L’eco delle tempeste passate – ma chi parla, un bambino, un albero, l’orsa? Chi parla in queste storie musicali – Matteoni dalla parte del Vivente, sono storie in cui i personaggi sono gli animali, e qui c’è tutta la carica e l’empatia della poeta – fremono nel pulviscolo: i folletti ascoltano musica punk (I Don’t Wanna Grow Up cantavano i Ramones: “roba da emarginati”), le oche prendono la via del cielo, così gli ontani, quelli di Matteoni sono mondi in migrazione.
La ribellione striscia sottocutanea nel mondo di Tundra e Peive: i lampioni si spengono mentre il rosso scialbo tinge il paesaggio, e il profilo della città prossima a deflagrare s’infiamma, fuochi fatui di una terra che mangia acqua sostituendola al cemento; è ciò che stiamo compiendo da almeno un secolo, è il non tempo della razza umana, e Matteoni un’autrice che utilizza la metafora come atto di denuncia: dove stiamo andando precisamente, ci chiede li meta-narratore, il metà-narratore umano, Matteoni è ella stessa una demi-autrice nel senso nobile del termine, metà parte umana metà natura animali, piante, anima. Anche qui (e in tal senso questo romanzo si pone in continuità agli Appunti) v’è una donna che passeggia in un parco, sotto gli Antichi, all’imbrunire, su tutto aleggia lo spirito degli alberi alla Corte dei Corvi.

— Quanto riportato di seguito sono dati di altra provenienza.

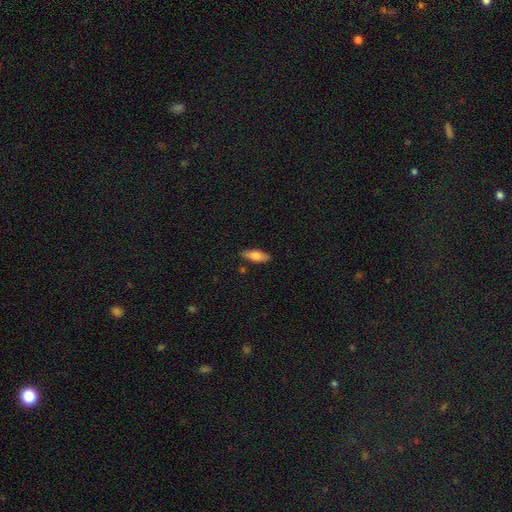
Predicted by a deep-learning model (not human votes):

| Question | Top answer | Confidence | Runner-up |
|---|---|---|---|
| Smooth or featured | smooth | 72% | featured or disk (22%) |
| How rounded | in between | 64% | cigar-shaped (34%) |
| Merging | none | 86% | minor disturbance (10%) |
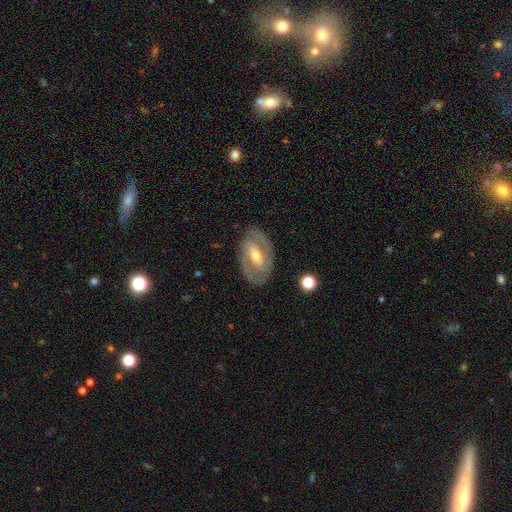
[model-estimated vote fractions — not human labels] Smooth or featured?
  - featured or disk: 78% *
  - smooth: 16%
  - star or artifact: 5%
Edge-on disk?
  - no: 94% *
  - yes: 6%
Bar?
  - strong: 42% *
  - weak: 37%
  - no: 22%
Spiral arms?
  - yes: 72% *
  - no: 28%
Spiral winding?
  - tight: 49% *
  - medium: 39%
  - loose: 12%
Spiral arm count?
  - 2: 80% *
  - can't tell: 13%
  - 1: 3%
  - 3: 2%
  - 4: 1%
  - more than 4: 1%
Bulge size?
  - moderate: 57% *
  - small: 38%
  - large: 3%
  - none: 1%
  - dominant: 1%
Merging?
  - none: 83% *
  - minor disturbance: 11%
  - major disturbance: 4%
  - merger: 1%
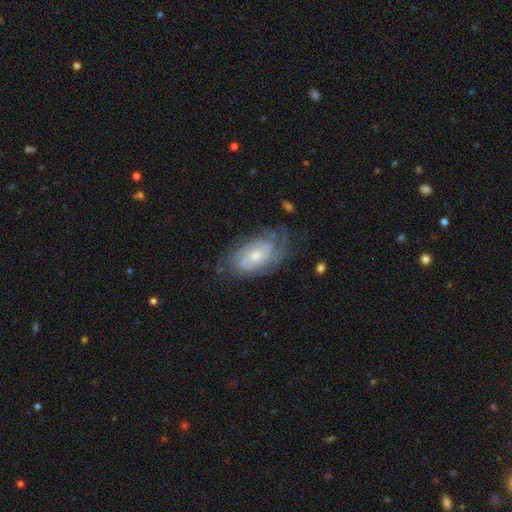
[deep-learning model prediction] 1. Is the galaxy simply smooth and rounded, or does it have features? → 82% featured or disk, 12% smooth, 6% star or artifact.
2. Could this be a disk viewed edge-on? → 96% no, 4% yes.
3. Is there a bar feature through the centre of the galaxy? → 70% no, 26% weak, 5% strong.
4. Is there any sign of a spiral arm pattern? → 95% yes, 5% no.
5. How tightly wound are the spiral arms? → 67% tight, 26% medium, 7% loose.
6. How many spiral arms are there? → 38% can't tell, 25% 2, 17% 3, 10% 4, 5% more than 4, 5% 1.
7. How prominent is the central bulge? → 55% small, 40% moderate, 2% large, 2% none, 1% dominant.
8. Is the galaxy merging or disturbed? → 66% none, 21% minor disturbance, 11% major disturbance, 1% merger.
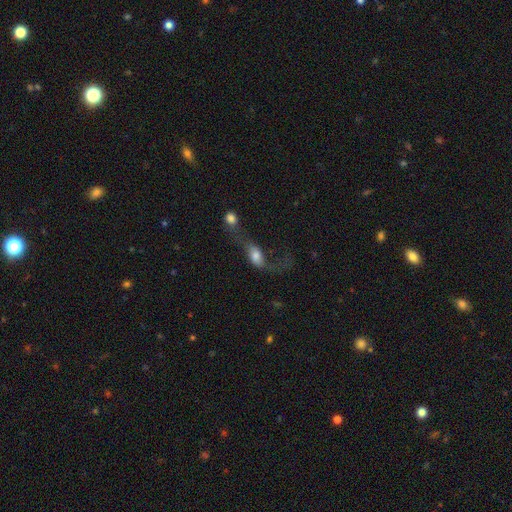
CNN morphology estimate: Overall: smooth (53%; featured or disk 37%). How rounded: in between (77%). Merging: merger (49%; major disturbance 27%).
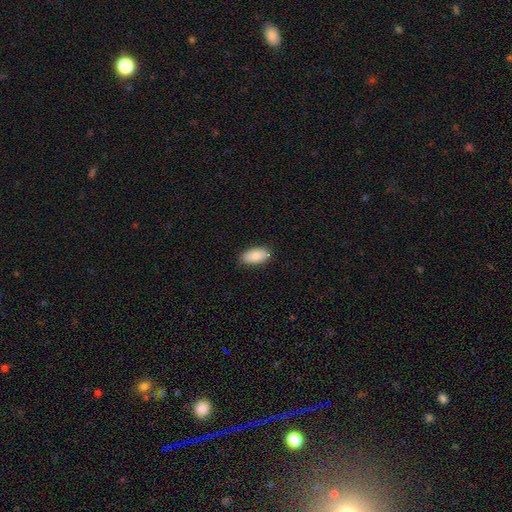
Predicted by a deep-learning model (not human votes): Smooth or featured?
  - smooth: 87% *
  - featured or disk: 7%
  - star or artifact: 6%
How rounded?
  - in between: 94% *
  - cigar-shaped: 4%
  - round: 2%
Merging?
  - none: 86% *
  - minor disturbance: 11%
  - major disturbance: 2%
  - merger: 1%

Tundra e Peive è un anime di Miyazaki, “un sogno fatato, senza risveglio. Un brusio di secoli, tenace” scrive Matteoni mentre le bacchette magiche sistemano le stoltezze degli uomini che si sono allontanati dal nucleo incandescente di bìos e zoé, la vita esistente e la vita accomunata, questo cumulo di istanti che condividiamo, pane spezzato azimo e congruente. Ortica, betulle, biancospino, saltellano le storie come apparizioni fugaci, Malaspine, Cavadosso, Erbalucciole. Sono parole-tronco e mistura, quelle di Matteoni, poiché questo fa la letteratura: crea mondi immaginari, dove s’aprono squarci della nostra realtà, e là dove Madre Orsa difende i cuccioli nessuno ci potrà più far male. Né l’uomo né la sua smania di controllo del mondo vasto e fremente.